17 DESEMBER 2010, seperti diceritakan oleh Middle East Monitor, adalah hari yang tak terlupakan bagi rakyat Tunisia.
Mohammed Bouazizi, sosok pemuda Tunisia yang dikenal ramah, secara mengejutkan menjadi martir yang mampu menggerakan demonstrasi besar besaran di kota Sidi Bouzid.
Bouazizi merupakan seorang penjual sayur dan buah kaki lima yang kerap menjajakan dagangannya di jalanan kota Sidi Bouzid.
Sehari-hari ia hidup bersama ibu, paman, serta adik-adiknya. Ayahnya telah meninggal saat ia berumur 3 tahun.
Kehidupannya sebagai pedagang kaki lima ia dedikasikan untuk menghidupi keluarganya, utamanya untuk membantu biaya kuliah adiknya. Ia sendiri telah meninggalkan bangku sekolah sejak masa remaja.

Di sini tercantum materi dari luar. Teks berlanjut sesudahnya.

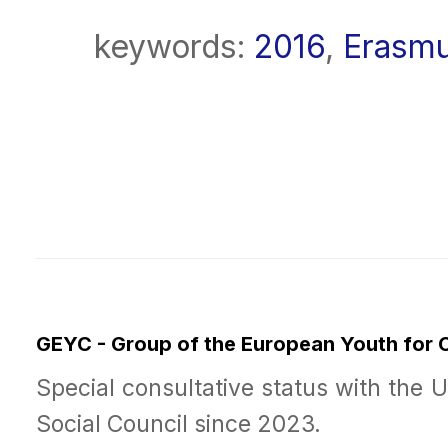
keywords:
2016
,
Erasm
GEYC - Group of the European Youth for
Special consultative status with the 
Social Council since 2023.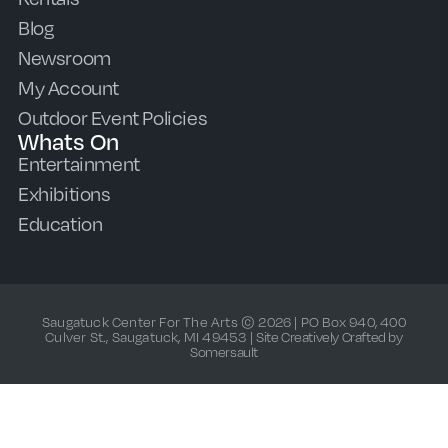
Blog
Newsroom
My Account
Outdoor Event Policies
Whats On
Entertainment
Exhibitions
Education
Saugatuck Center For The Arts © 2026 | PO Box 940, 400
Culver St., Saugatuck, MI 49453 |
Site Creatively Crafted by
Somersault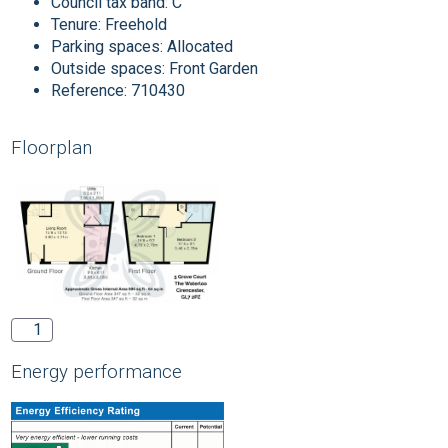
Council tax band:
C
Tenure:
Freehold
Parking spaces: Allocated
Outside spaces: Front Garden
Reference: 710430
Floorplan
1
Energy performance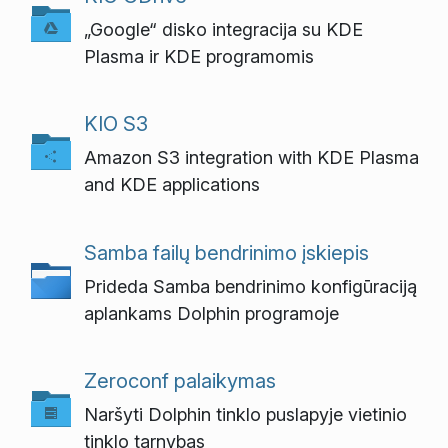
„Google“ disko integracija su KDE
Plasma ir KDE programomis
KIO S3
Amazon S3 integration with KDE Plasma
and KDE applications
Samba failų bendrinimo įskiepis
Prideda Samba bendrinimo konfigūraciją
aplankams Dolphin programoje
Zeroconf palaikymas
Naršyti Dolphin tinklo puslapyje vietinio
tinklo tarnybas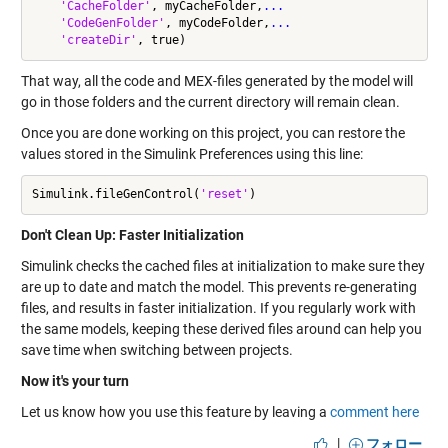
'CacheFolder'
, myCacheFolder,
...
'CodeGenFolder'
, myCodeFolder,
...
'createDir'
That way, all the code and MEX-files generated by the model will
go in those folders and the current directory will remain clean.
Once you are done working on this project, you can restore the
values stored in the Simulink Preferences using this line:
Simulink.fileGenControl(
'reset'
Don't Clean Up: Faster Initialization
Simulink checks the cached files at initialization to make sure they
are up to date and match the model. This prevents re-generating
files, and results in faster initialization. If you regularly work with
the same models, keeping these derived files around can help you
save time when switching between projects.
Now it's your turn
Let us know how you use this feature by leaving a
comment here
|
フォロー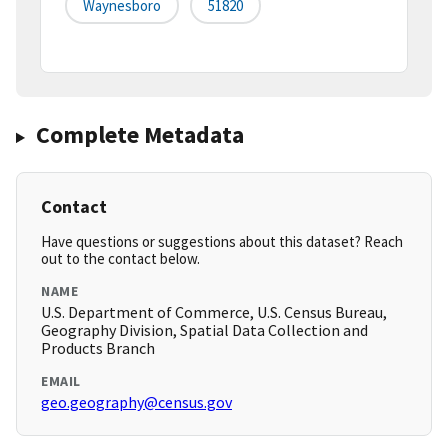
Waynesboro
51820
Complete Metadata
Contact
Have questions or suggestions about this dataset? Reach
out to the contact below.
NAME
U.S. Department of Commerce, U.S. Census Bureau,
Geography Division, Spatial Data Collection and
Products Branch
EMAIL
geo.geography@census.gov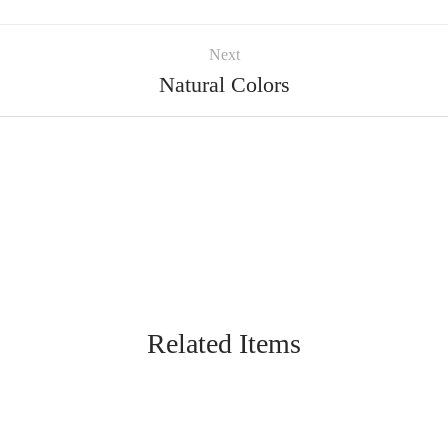
Next
Natural Colors
Related Items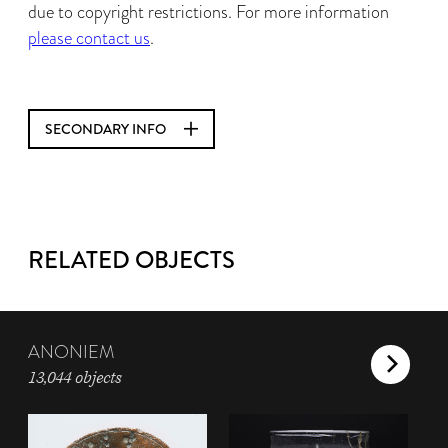
due to copyright restrictions. For more information
please contact us
.
SECONDARY INFO
RELATED OBJECTS
ANONIEM
13,044 objects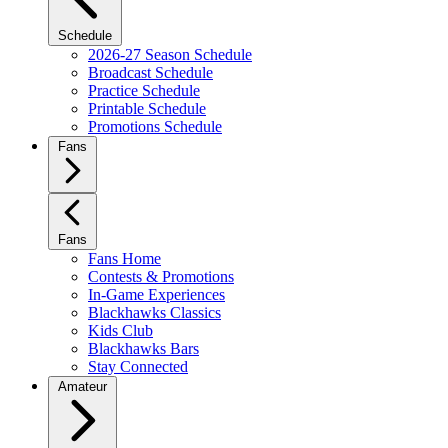
Schedule
2026-27 Season Schedule
Broadcast Schedule
Practice Schedule
Printable Schedule
Promotions Schedule
Fans
Fans
Fans Home
Contests & Promotions
In-Game Experiences
Blackhawks Classics
Kids Club
Blackhawks Bars
Stay Connected
Amateur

Di kalangan kerabat, Bouzizi dikenal sebagai individu yang baik. Meski dirinya berada dalam kondisi sulit, ia kerap menyumbangkan buah dan sayur kepada fakir miskin.
Namun sebaliknya, ia malah kerap menjadi korban kebrutalan dan pelecehan polisi setempat.
Suatu waktu dan ini menjadi peristiwa paling inti dari masa-masa revolusi arab selanjutnya, dirinya ditampar, diludahi, dan disita peralatan timbang dagangnya oleh seorang polisi wanita bernama Faida Hamdy.
Pelecehan ini tidak membuatnya gentar. Ia meminta balik timbangan tersebut dengan mendatangi langsung kantor pemerintah kota.
Permintaannya ditolak. Bahkan gubernur setempat enggan menemuinya.
Situasi ekonomi yang buruk, sistem politik yang korup, serta rezim otoriter memang telah membulatkan tekadnya untuk menjadi simbol perlawanan.
Satu jam setelah Gubernur Kota menolak menemuinya, Bouzizi selanjutnya pergi meninggalkan kantor namun datang kembali lengkap membawa bensin dan korek api.
Ia berdiri tepat di tengah jalanan depan kantor gubernur yang ramai. Sembari menyiram tubuhnya dengan bensin, dirinya berteriak di tengah kerumunan.
“Bagaimana Anda mengharapkan saya mencari nafkah?” seketika itu juga dirinya terbakar.